Arguments

Description

Wait for the count to drain to zero of both indexes. To avoid the possible starvation of synchronize_srcu, it waits for the count of the index=((->completed & 1) ^ 1) to drain to zero at first, and then flip the completed and wait for the count of the other index.

Can block; must be called from process context.

Note that it is illegal to call synchronize_srcu from the corresponding SRCU read-side critical section; doing so will result in deadlock. However, it is perfectly legal to call synchronize_srcu on one srcu_struct from some other srcu_struct's read-side critical section, as long as the resulting graph of srcu_structs is acyclic.

There are memory-ordering constraints implied by synchronize_srcu.
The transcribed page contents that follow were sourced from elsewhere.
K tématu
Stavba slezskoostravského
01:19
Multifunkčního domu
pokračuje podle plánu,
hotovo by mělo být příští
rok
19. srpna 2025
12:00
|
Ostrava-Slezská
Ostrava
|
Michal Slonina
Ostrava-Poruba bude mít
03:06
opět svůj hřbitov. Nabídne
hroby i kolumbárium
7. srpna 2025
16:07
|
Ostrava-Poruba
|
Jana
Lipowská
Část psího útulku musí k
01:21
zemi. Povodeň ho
On systems with more than one CPU, when synchronize_srcu returns, each CPU is guaranteed to have executed a full memory barrier since the end of its last corresponding SRCU-sched read-side critical section whose beginning preceded the call to synchronize_srcu. In addition, each CPU having an SRCU read-side critical section that extends beyond the return from synchronize_srcu is guaranteed to have executed a full memory barrier after the beginning of synchronize_srcu and before the beginning of that SRCU read-side critical section. Note that these guarantees include CPUs that are offline, idle, or executing in user mode, as well as CPUs that are executing in the kernel.

Furthermore, if CPU A invoked synchronize_srcu, which returned to its caller on CPU B, then both CPU A and CPU B are guaranteed to have executed a full memory barrier during the execution of synchronize_srcu. This guarantee applies even if CPU A and CPU B are the same CPU, but again only if the system has more than one CPU.

Of course, these memory-ordering guarantees apply only when synchronize_srcu, srcu_read_lock, and srcu_read_unlock are passed the same srcu_struct structure.